## Article
= = = = = = =

Shareholders Holding in "Street Name," Through the TASE
If you hold ordinary shares in "street name," that is, through a bank, broker or other nominee that is admitted as a member of the TASE, your shares will only be voted if you provide instructions to the bank, broker or other nominee as to how to vote, or if you attend the Meeting in person.
If voting by mail, you must sign and date a proxy and attach to it a certificate signed by the TASE Clearing House member through which the shares are held, which complies with the Israel Companies Regulations (Proof of Ownership for Voting in General Meetings)-2000 as proof of ownership of the shares, as applicable, on the Record Date, and return the proxy, along with the proof of ownership certificate, to us, as described in the instructions available on
MAGNA.
If you choose to attend the Meeting (where ballots will be provided), you must bring the proof of ownership certificate from the TASE's Clearing House member through which the shares are held, indicating that you were the beneficial owner of the shares, as applicable, on the Record Date.
Holders of ADSs
Under the terms of the Deposit Agreement between the Company, The Bank of New York Mellon, as depositary, or BNY Mellon, and the holders of our ADSs, BNY Mellon shall endeavor (insofar as is practicable) to vote or cause to be voted the number of shares represented by ADSs in accordance with the instructions provided by the holders of ADSs to BNY Mellon. For ADSs that are held in "street name", through a bank, broker or other nominee, the voting process will be based on the underlying beneficial holder of the ADSs directing the bank, broker or other nominee to arrange for BNY Mellon to vote the ordinary shares represented by the ADSs in accordance with the beneficial holder's voting instructions. If no instructions are received by BNY Mellon from any holder of ADSs (whether held directly by a beneficial holder or in "street name") with respect to any of the shares represented by the ADSs on or before the date established by BNY Mellon for such purpose, BNY Mellon shall not vote or attempt to vote the shares represented by such ADSs.
Multiple Record Holders or Accounts
You may receive more than one set of voting materials, including multiple copies of this document or voting instruction cards. For example, shareholders who hold ADSs in more than one brokerage account will receive a separate voting instruction card for each brokerage account in which ADSs are held. You should complete, sign, date and return each voting instruction card you receive.
Our Board urges you to vote your shares so that they will be counted at the Meeting or at any postponements or adjournments of the Meeting.

= = = = = = =

## Data lines
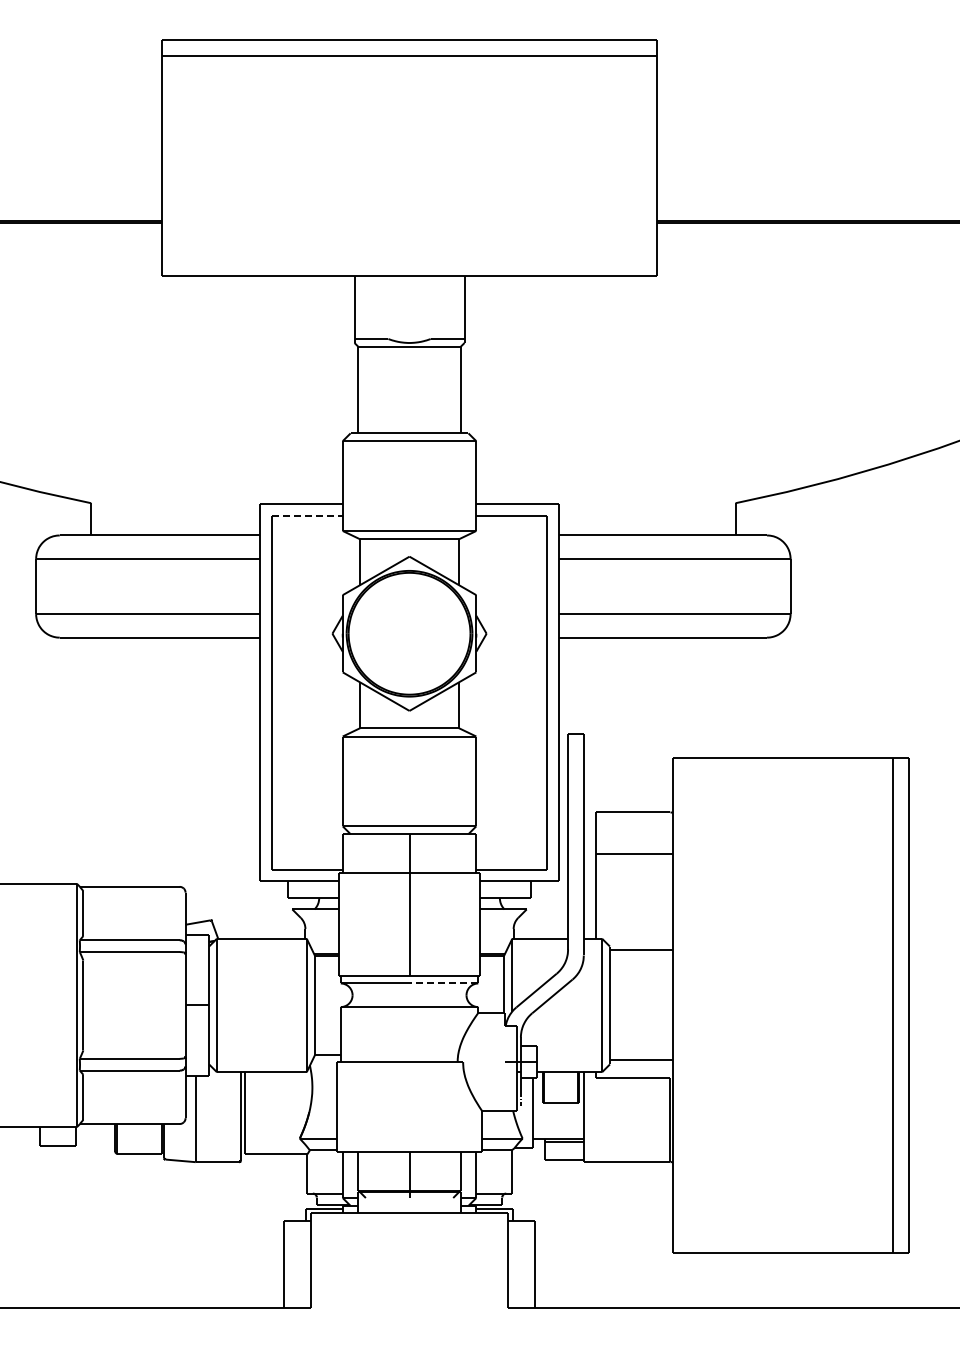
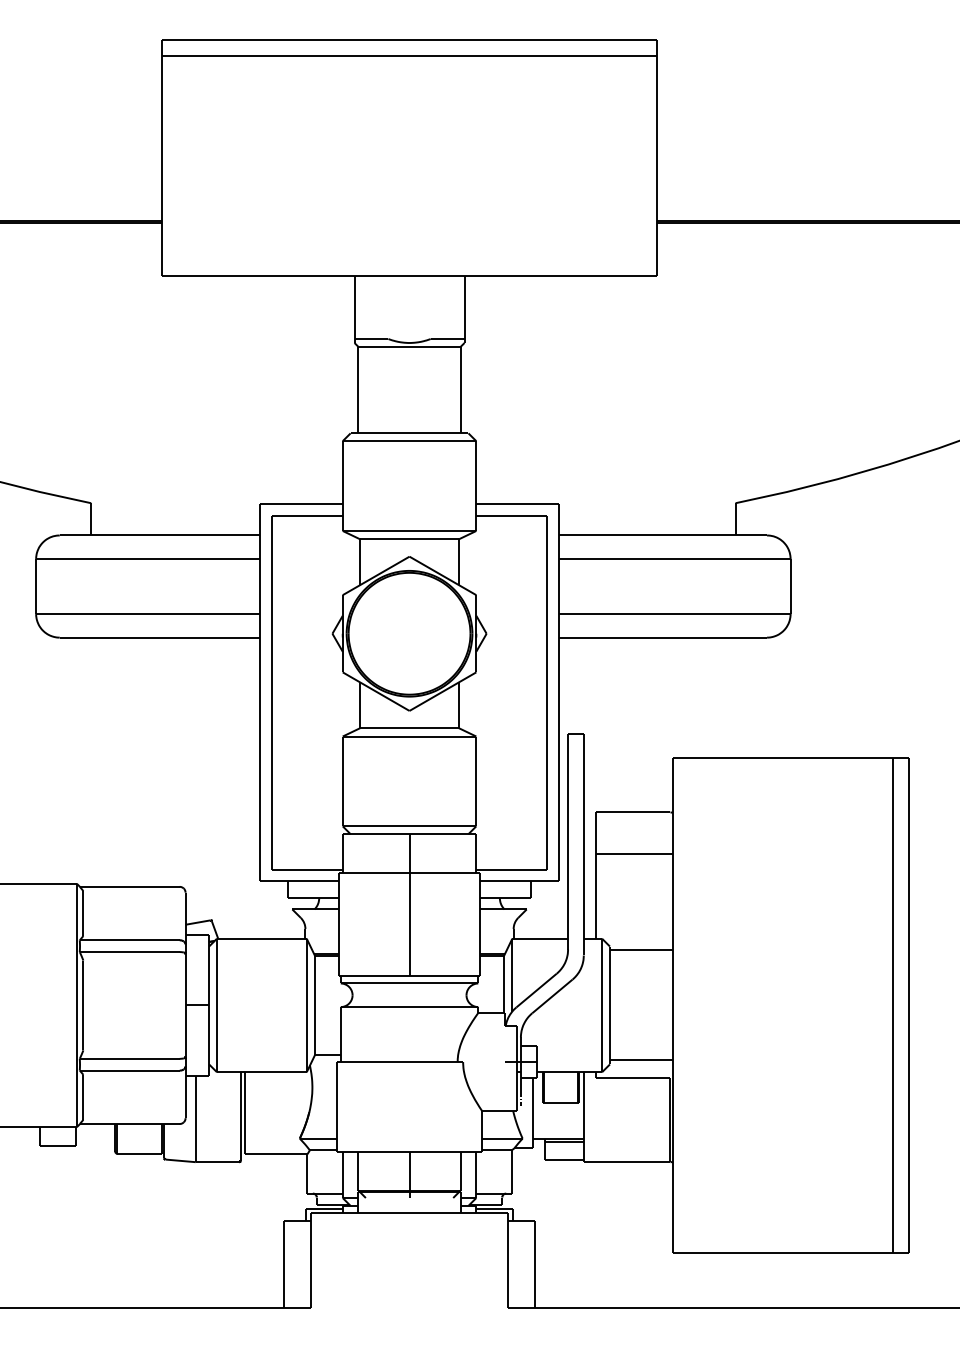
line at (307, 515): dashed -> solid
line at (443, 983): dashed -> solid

= = = = = = =

## Tasks
a: In the passage on shareholder voting, what does BNY Mellon do if it receives no instructions from an ADS holder by the date it has set?
b: Carry on the passage on shareholder voting, starting after its final sentence.

## Exercise answers
a: BNY Mellon will not vote or attempt to vote the shares represented by those ADSs.

b:
3
Solicitation
Shareholders and ADS holders may vote at the Meeting whether or not they attend. If a properly executed proxy is received by us at least 48 hours prior to the Meeting (and received by BNY Mellon no later than the date indicated on the voting instruction card, in the case of ADS holders), all of the shares represented by the proxy shall be voted as indicated on the form or, if no preference is noted, shall be voted in favor of the matter described above, and in such manner as the holder of the proxy may determine with respect to any other business as may come before the Meeting or any adjournment thereof. Shareholders and ADS holders may revoke their proxy at any time before the deadline for receipt of powers of attorney by filing with us (in the case of holders of ordinary shares) or with BNY Mellon (in the case of holders of ADSs), a written notice of revocation or duly executed proxy bearing a later date. Proxies are being distributed to shareholders and ADS holders on or about December 17, 2024. Certain officers, directors, employees, and agents of ours, none of whom will receive additional compensation therefor, may solicit proxies by telephone, emails, or other personal contact. We will bear the cost for the solicitation of the proxies, including postage, printing, and handling, and will reimburse the reasonable expenses of brokerage firms and others for forwarding material to beneficial owners of shares and ADSs.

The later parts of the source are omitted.